Saved entries

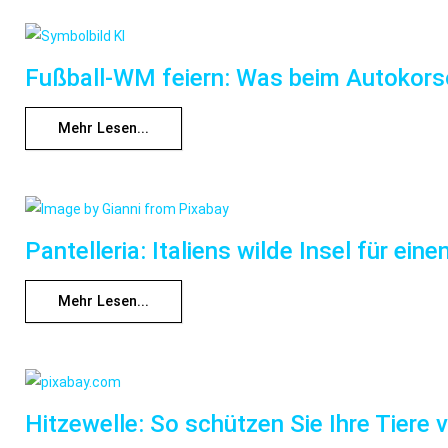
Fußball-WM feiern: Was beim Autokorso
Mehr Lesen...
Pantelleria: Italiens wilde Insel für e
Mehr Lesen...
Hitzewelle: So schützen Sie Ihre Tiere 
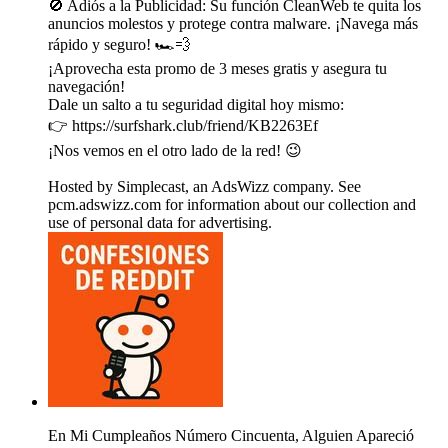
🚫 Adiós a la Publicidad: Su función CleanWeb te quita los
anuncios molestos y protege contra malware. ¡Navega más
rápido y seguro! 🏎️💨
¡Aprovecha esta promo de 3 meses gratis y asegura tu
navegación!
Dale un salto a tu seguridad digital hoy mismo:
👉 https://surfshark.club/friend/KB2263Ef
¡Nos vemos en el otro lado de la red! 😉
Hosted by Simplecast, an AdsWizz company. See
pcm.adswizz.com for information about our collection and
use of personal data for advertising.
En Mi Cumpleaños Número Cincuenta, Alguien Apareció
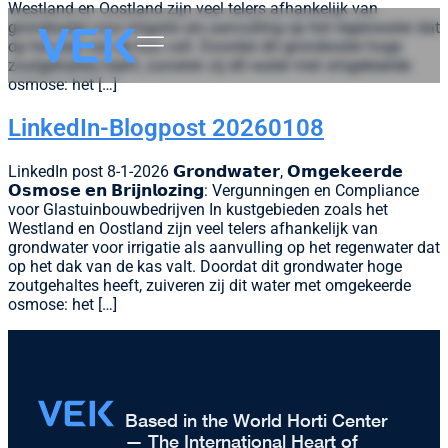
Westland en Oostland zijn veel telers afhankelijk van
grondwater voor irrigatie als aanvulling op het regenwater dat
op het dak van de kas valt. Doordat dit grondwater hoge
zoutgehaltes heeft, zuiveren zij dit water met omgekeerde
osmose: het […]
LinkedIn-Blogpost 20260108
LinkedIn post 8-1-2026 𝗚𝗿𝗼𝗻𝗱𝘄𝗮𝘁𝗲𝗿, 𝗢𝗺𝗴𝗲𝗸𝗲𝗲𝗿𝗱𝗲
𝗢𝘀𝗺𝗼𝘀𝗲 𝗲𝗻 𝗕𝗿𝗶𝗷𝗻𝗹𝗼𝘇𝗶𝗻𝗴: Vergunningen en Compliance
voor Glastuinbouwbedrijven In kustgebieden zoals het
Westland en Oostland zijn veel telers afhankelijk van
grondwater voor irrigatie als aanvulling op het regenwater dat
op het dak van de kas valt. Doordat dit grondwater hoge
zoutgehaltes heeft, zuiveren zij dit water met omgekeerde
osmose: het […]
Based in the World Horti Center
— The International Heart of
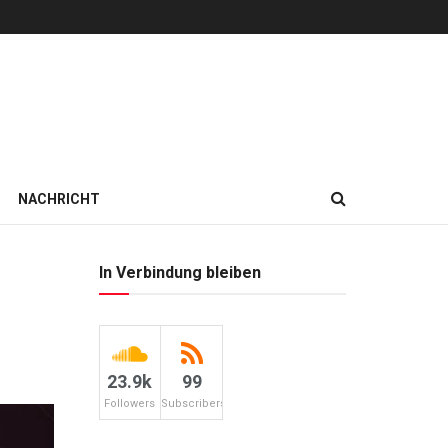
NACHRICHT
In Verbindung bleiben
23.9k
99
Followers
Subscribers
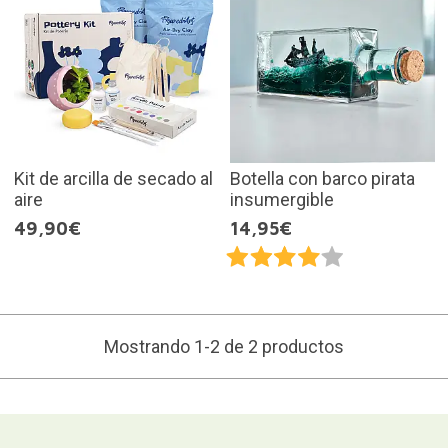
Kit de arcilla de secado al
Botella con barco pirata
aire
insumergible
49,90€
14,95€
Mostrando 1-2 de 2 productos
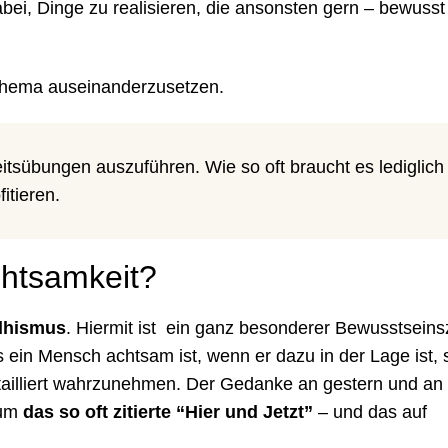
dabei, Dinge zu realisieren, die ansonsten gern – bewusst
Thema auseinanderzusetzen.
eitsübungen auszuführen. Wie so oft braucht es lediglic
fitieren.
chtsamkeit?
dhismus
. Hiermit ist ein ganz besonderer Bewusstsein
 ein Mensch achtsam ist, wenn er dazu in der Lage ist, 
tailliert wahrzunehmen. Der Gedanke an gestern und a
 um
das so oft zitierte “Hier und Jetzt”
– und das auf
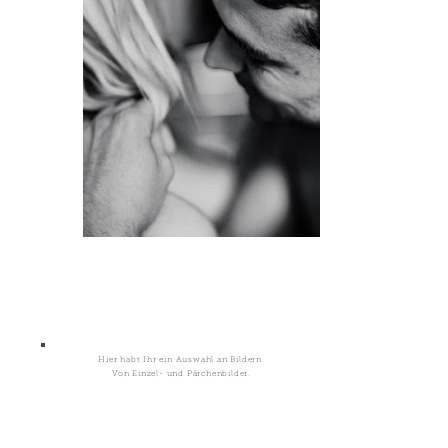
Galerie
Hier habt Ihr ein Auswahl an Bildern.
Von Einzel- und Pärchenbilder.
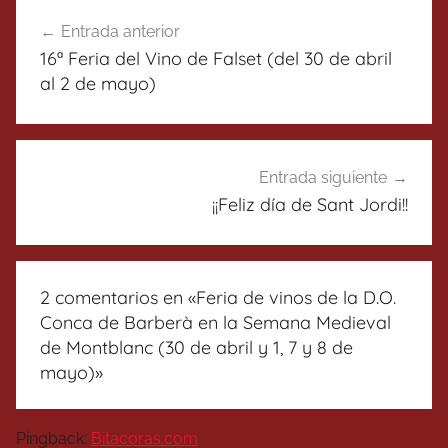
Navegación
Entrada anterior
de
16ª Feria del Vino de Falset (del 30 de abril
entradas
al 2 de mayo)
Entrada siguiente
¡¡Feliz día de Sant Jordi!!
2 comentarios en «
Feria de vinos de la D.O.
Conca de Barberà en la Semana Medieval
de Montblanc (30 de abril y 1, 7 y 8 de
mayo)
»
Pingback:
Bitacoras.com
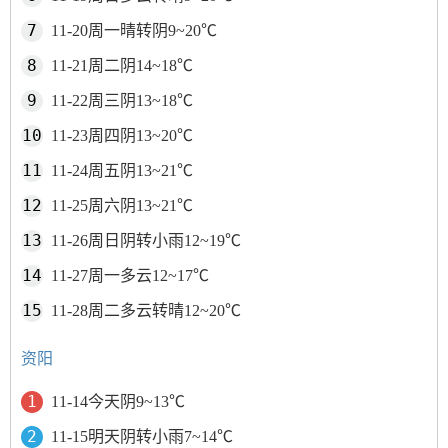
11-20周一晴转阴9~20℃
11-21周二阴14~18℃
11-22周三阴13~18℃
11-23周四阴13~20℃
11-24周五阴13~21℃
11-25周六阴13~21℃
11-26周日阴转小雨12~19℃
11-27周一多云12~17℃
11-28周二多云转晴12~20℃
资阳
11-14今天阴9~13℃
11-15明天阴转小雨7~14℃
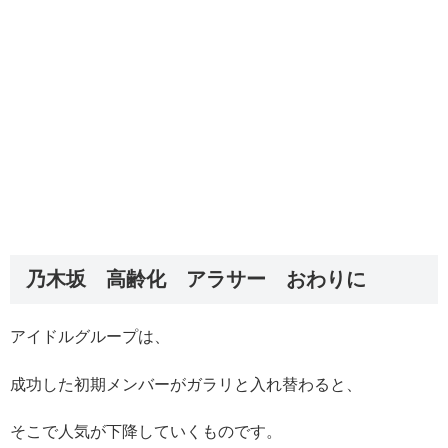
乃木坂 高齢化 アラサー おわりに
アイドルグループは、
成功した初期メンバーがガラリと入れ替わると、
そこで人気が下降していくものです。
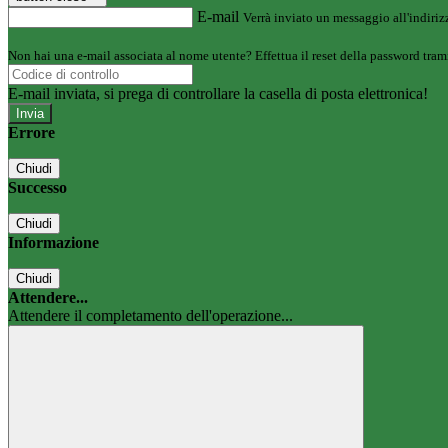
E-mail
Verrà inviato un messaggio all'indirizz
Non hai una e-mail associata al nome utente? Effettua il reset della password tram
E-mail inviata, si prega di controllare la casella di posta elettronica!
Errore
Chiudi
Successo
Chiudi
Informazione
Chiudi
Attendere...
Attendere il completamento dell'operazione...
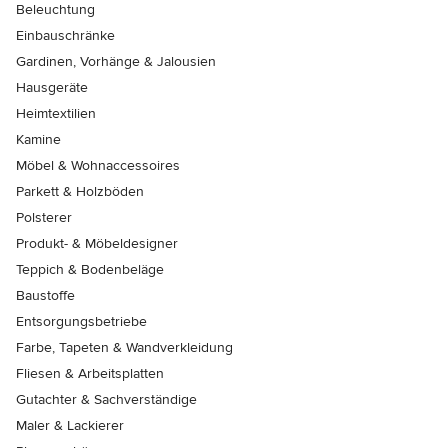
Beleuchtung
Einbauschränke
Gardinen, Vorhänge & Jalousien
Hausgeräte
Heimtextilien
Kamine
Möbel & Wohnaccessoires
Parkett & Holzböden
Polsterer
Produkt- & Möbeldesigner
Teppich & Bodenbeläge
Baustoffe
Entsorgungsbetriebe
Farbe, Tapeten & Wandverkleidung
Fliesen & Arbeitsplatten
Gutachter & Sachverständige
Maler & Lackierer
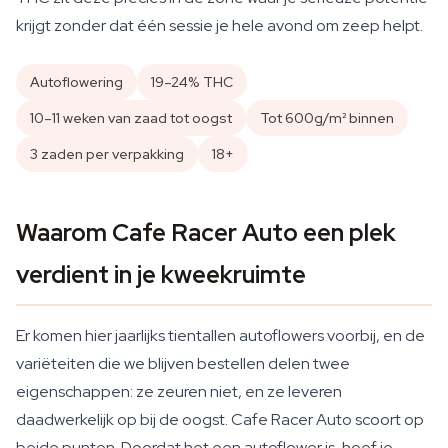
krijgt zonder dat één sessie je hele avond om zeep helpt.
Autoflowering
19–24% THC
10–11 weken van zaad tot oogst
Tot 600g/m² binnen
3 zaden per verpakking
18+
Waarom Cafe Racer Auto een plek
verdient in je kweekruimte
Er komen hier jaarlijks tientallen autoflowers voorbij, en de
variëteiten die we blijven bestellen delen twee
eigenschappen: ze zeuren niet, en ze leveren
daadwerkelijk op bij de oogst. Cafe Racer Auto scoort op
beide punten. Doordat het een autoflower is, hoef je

■ Exercise details ■
Select each line of the listing above that contains the string "LinkedIn".

■ Response to this exercise ■
LinkedIn-Blogpost 20260108
LinkedIn post 8-1-2026 𝗚𝗿𝗼𝗻𝗱𝘄𝗮𝘁𝗲𝗿, 𝗢𝗺𝗴𝗲𝗸𝗲𝗲𝗿𝗱𝗲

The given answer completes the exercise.